Resource Targets and Collections

A Resource Target in Privilege Manager is a specified set of computers that meet certain criteria (e.g., type of operating system or location of the computers), meant to be used as targets for policies or scheduled tasks. To make a policy apply to a certain set of computers, you need a resource target comprising that set of computers and assign that resource target to the policy (or, to state it differently, assign the policy to the resource target).

There are several built-in resource targets (for example, "All 64-bit Windows Computers with Application Control Agent Installed") that can be used when defining policies so that users generally do not need to create custom resource targets. However, there are cases when the latter is needed and, toward that end, this article focuses on user defined resource targets.

If you need to modify any items within Privilege Manager, duplicate the item and modify the duplicate instead of the built-in item so that an upgrade does not overwrite it.

This topic also briefly touches upon collections, a concept related to resource targets.

Resource targets are not the only kind of targets that can be assigned to policies; one could also assign an application filter to a policy to make the policy apply to the application file included in the filter.

User Defined Resource Targets

Targets are defined by starting with all known computers and then adding filters to narrow down the set (and after an initial narrowing down, if needed, expand it in some way).

You could create unique targets for all your policies, but if you want to create a target to be reused across multiple policies, it will be more practical to follow these steps.

Interface to View or Create/Modify User Defined Targets

In the Privilege Manager console, navigate to Admin | Resources . On the Resources page select the Resource Filters tab, then in the tree go to Resource Filters | Resource Targets | User Defined Targets, and select either macOS or Windows.

If you already created user defined targets, you see them listed here and can modify any of them by clicking the name and then editing the definition.

Performance Considerations

Resource Targets are reevaluated when the scheduled task Collection and Resource Targeting Update runs. This operation is expensive for large numbers of computers. To keep performance high we suggest that you keep the overall number of targets to a minimum. Also note that targets with simpler definitions are generally less expensive.

After you have created an Active Directory (AD) instance in Privilege Manager, you need to import computers (computer records, to be more precise).

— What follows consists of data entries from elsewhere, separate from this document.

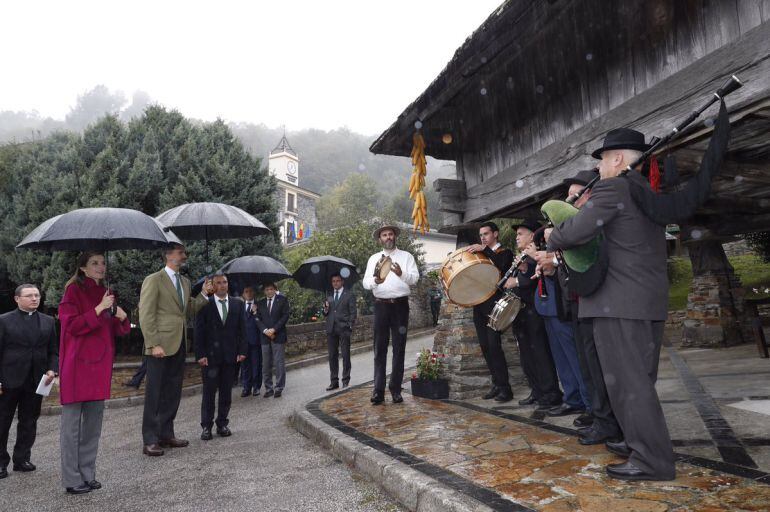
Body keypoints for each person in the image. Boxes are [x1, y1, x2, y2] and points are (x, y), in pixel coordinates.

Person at [548, 128, 675, 481]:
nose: (600, 168)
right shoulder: (644, 190)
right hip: (645, 301)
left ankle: (652, 460)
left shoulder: (615, 186)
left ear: (617, 158)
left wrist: (553, 236)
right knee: (638, 382)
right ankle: (639, 443)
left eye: (602, 159)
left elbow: (576, 231)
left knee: (629, 384)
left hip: (619, 303)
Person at [535, 169, 622, 442]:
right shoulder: (582, 224)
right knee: (588, 365)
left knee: (600, 366)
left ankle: (609, 422)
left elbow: (593, 256)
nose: (570, 202)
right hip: (577, 302)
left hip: (598, 301)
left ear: (590, 195)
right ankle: (599, 416)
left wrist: (556, 259)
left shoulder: (599, 222)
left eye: (575, 196)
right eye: (569, 197)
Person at [57, 252, 131, 494]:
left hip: (100, 367)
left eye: (102, 263)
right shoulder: (73, 292)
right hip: (77, 366)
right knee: (71, 429)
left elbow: (118, 331)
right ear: (83, 268)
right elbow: (71, 326)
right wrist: (99, 308)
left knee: (93, 426)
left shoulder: (108, 293)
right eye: (94, 263)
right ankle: (71, 478)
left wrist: (122, 316)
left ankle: (88, 473)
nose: (100, 267)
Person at [138, 243, 211, 457]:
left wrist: (205, 295)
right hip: (159, 346)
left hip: (179, 344)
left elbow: (187, 310)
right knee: (155, 394)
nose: (184, 256)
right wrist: (153, 344)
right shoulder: (154, 280)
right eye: (181, 253)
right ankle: (150, 439)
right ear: (169, 256)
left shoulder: (185, 282)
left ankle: (166, 434)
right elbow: (146, 314)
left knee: (172, 392)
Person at [525, 240, 591, 419]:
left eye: (521, 234)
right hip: (547, 310)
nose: (517, 237)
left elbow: (565, 272)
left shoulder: (562, 247)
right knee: (561, 360)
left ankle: (589, 403)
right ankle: (573, 399)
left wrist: (543, 260)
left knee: (575, 359)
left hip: (562, 309)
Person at [0, 284, 58, 480]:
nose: (34, 299)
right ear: (17, 299)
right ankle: (0, 463)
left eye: (37, 295)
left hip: (36, 381)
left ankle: (22, 459)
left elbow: (53, 351)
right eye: (29, 296)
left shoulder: (49, 321)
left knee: (29, 422)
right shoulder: (4, 321)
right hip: (8, 380)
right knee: (2, 423)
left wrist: (52, 369)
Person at [506, 220, 563, 410]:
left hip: (534, 311)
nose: (517, 237)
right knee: (526, 355)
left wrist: (519, 279)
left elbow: (532, 279)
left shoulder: (535, 254)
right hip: (522, 312)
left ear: (532, 236)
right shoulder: (523, 256)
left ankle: (550, 392)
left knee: (540, 353)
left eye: (521, 233)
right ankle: (537, 390)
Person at [363, 224, 419, 405]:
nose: (388, 237)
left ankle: (395, 389)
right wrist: (375, 280)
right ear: (380, 239)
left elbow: (415, 278)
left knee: (399, 348)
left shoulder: (406, 257)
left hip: (400, 306)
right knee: (379, 349)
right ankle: (378, 391)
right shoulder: (373, 259)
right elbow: (365, 282)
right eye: (384, 235)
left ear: (395, 237)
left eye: (390, 234)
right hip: (381, 307)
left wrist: (401, 274)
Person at [464, 222, 514, 402]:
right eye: (481, 235)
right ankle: (497, 384)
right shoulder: (481, 255)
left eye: (486, 234)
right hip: (480, 305)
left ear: (496, 234)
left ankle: (505, 389)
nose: (483, 237)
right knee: (485, 347)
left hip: (496, 304)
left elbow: (501, 267)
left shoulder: (505, 253)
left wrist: (484, 250)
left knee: (494, 347)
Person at [194, 274, 247, 440]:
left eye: (225, 282)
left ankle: (222, 423)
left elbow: (242, 330)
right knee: (209, 393)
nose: (223, 285)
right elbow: (198, 332)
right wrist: (200, 354)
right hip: (210, 358)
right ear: (213, 285)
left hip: (231, 356)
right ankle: (206, 427)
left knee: (226, 392)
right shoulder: (204, 305)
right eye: (218, 283)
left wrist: (242, 351)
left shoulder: (238, 304)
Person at [255, 283, 290, 398]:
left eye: (271, 289)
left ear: (275, 290)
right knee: (266, 364)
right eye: (267, 289)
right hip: (264, 337)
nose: (269, 291)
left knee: (279, 363)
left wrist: (274, 329)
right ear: (264, 291)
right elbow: (257, 319)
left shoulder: (283, 300)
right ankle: (268, 388)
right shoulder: (260, 303)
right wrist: (265, 330)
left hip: (278, 335)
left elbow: (285, 316)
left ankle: (279, 388)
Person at [322, 273, 357, 391]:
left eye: (337, 281)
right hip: (331, 328)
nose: (335, 283)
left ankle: (346, 380)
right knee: (332, 356)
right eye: (333, 281)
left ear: (342, 282)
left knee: (346, 355)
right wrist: (325, 309)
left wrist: (349, 326)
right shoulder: (329, 295)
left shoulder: (349, 295)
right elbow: (326, 313)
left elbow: (353, 313)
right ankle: (334, 381)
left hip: (344, 329)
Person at [240, 286, 262, 397]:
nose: (248, 293)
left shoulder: (259, 305)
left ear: (254, 292)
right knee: (245, 366)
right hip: (243, 342)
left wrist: (256, 312)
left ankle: (256, 387)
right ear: (243, 294)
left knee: (256, 364)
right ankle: (246, 387)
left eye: (250, 291)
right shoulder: (239, 306)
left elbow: (262, 322)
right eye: (246, 291)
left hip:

  1. Navigate to Admin | Configuration | Foreign Systems.

  2. Select your AD instance and navigate to the Synchronization tab.

    1. Under Import select which objects you want to import from your AD instance.

      • If you select Computers, the default import task also imports the Organization Units (OU) to which the computers belong.

      • If you select LDAP query, enter the query in the text field.

    2. Under Connectivity select your import path. Import either directly from the server (as long as a domain controller can be reached on the network) or by using an on-premises computer running the Directory Services Agent (AD).

  3. Click Save.

After the task completes, navigate to Admin | Resources, select the Resource tab. In the tree under Organizational Views | Active Directory Domains | (your AD name), you should be able to see your OUs and computers.

These OUs are what you can select using the "Group" option, for "List Type", when building a target.

Changes made in AD are not immediately reflected in Privilege Manager. Setup scheduled tasks to periodically import changes. The operation can be long-running for large domains, so be careful about the frequency with which you schedule the import.

Assigning Policies to Targets

To assign a policy to your target or better to add your target to a policy, find the policy on the Policies page and edit the Policy Details. Use the Add and Edit options to modify your policy.

Refer to the Application Policies to review details about Policy Administration.

Collections

A collection is a predefined list of computers. A collection is often meant to act as a filter and hence is also sometimes referred to as a filter.

Collections are typically defined by an SQL query that returns a list of computer IDs or other resource IDs.

Built-in collections are available in Privilege Manager, for example, "All x64 Windows Computers" and "Domain Controllers."

User defined collections are possible but typically expected to be created by Privilege Manager professional services, on behalf of a user, rather than directly by a user. Users are encouraged to define custom targets using existing (built-in) collections, groups, and fixed lists rather than creating new collections.